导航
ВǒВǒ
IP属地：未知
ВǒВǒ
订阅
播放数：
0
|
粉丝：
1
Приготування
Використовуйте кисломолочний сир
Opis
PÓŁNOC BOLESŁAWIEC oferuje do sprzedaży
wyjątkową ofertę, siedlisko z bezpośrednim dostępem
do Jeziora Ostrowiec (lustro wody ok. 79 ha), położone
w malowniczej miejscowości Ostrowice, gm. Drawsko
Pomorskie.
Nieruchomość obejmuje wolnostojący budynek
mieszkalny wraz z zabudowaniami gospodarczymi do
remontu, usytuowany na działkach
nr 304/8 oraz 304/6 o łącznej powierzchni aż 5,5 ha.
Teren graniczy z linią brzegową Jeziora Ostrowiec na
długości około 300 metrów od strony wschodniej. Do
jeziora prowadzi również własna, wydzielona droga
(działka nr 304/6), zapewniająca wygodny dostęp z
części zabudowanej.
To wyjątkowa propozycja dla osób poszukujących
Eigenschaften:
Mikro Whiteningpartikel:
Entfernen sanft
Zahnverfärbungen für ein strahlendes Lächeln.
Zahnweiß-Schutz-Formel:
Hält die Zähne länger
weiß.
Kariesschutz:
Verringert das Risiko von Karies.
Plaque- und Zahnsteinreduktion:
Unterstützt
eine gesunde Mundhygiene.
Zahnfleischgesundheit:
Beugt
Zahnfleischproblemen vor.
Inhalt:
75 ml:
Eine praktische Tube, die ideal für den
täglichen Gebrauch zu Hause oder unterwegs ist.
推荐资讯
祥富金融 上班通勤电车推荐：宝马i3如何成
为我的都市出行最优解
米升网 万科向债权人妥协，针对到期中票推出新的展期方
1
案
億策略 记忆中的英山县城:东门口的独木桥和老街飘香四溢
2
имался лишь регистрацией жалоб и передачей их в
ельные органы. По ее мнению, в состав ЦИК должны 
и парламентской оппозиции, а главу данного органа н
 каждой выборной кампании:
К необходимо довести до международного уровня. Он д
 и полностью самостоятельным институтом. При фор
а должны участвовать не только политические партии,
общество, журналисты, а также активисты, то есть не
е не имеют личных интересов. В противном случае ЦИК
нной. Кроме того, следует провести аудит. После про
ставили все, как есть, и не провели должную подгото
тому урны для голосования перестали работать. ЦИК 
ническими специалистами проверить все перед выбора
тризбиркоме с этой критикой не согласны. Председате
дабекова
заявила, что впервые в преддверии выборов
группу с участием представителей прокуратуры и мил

---+---

_Aim of the exercise_.
Output the records exactly.

_Written answer_.
导航
ВǒВǒ
IP属地：未知
ВǒВǒ
订阅
播放数：
0
|
粉丝：
1
Приготування
Використовуйте кисломолочний сир
Opis
PÓŁNOC BOLESŁAWIEC oferuje do sprzedaży
wyjątkową ofertę, siedlisko z bezpośrednim dostępem
do Jeziora Ostrowiec (lustro wody ok. 79 ha), położone
w malowniczej miejscowości Ostrowice, gm. Drawsko
Pomorskie.
Nieruchomość obejmuje wolnostojący budynek
mieszkalny wraz z zabudowaniami gospodarczymi do
remontu, usytuowany na działkach
nr 304/8 oraz 304/6 o łącznej powierzchni aż 5,5 ha.
Teren graniczy z linią brzegową Jeziora Ostrowiec na
długości około 300 metrów od strony wschodniej. Do
jeziora prowadzi również własna, wydzielona droga
(działka nr 304/6), zapewniająca wygodny dostęp z
części zabudowanej.
To wyjątkowa propozycja dla osób poszukujących
Eigenschaften:
Mikro Whiteningpartikel:
Entfernen sanft
Zahnverfärbungen für ein strahlendes Lächeln.
Zahnweiß-Schutz-Formel:
Hält die Zähne länger
weiß.
Kariesschutz:
Verringert das Risiko von Karies.
Plaque- und Zahnsteinreduktion:
Unterstützt
eine gesunde Mundhygiene.
Zahnfleischgesundheit:
Beugt
Zahnfleischproblemen vor.
Inhalt:
75 ml:
Eine praktische Tube, die ideal für den
täglichen Gebrauch zu Hause oder unterwegs ist.
推荐资讯
祥富金融 上班通勤电车推荐：宝马i3如何成
为我的都市出行最优解
米升网 万科向债权人妥协，针对到期中票推出新的展期方
1
案
億策略 记忆中的英山县城:东门口的独木桥和老街飘香四溢
2
имался лишь регистрацией жалоб и передачей их в
ельные органы. По ее мнению, в состав ЦИК должны 
и парламентской оппозиции, а главу данного органа н
 каждой выборной кампании:
К необходимо довести до международного уровня. Он д
 и полностью самостоятельным институтом. При фор
а должны участвовать не только политические партии,
общество, журналисты, а также активисты, то есть не
е не имеют личных интересов. В противном случае ЦИК
нной. Кроме того, следует провести аудит. После про
ставили все, как есть, и не провели должную подгото
тому урны для голосования перестали работать. ЦИК 
ническими специалистами проверить все перед выбора
тризбиркоме с этой критикой не согласны. Председате
дабекова
заявила, что впервые в преддверии выборов
группу с участием представителей прокуратуры и мил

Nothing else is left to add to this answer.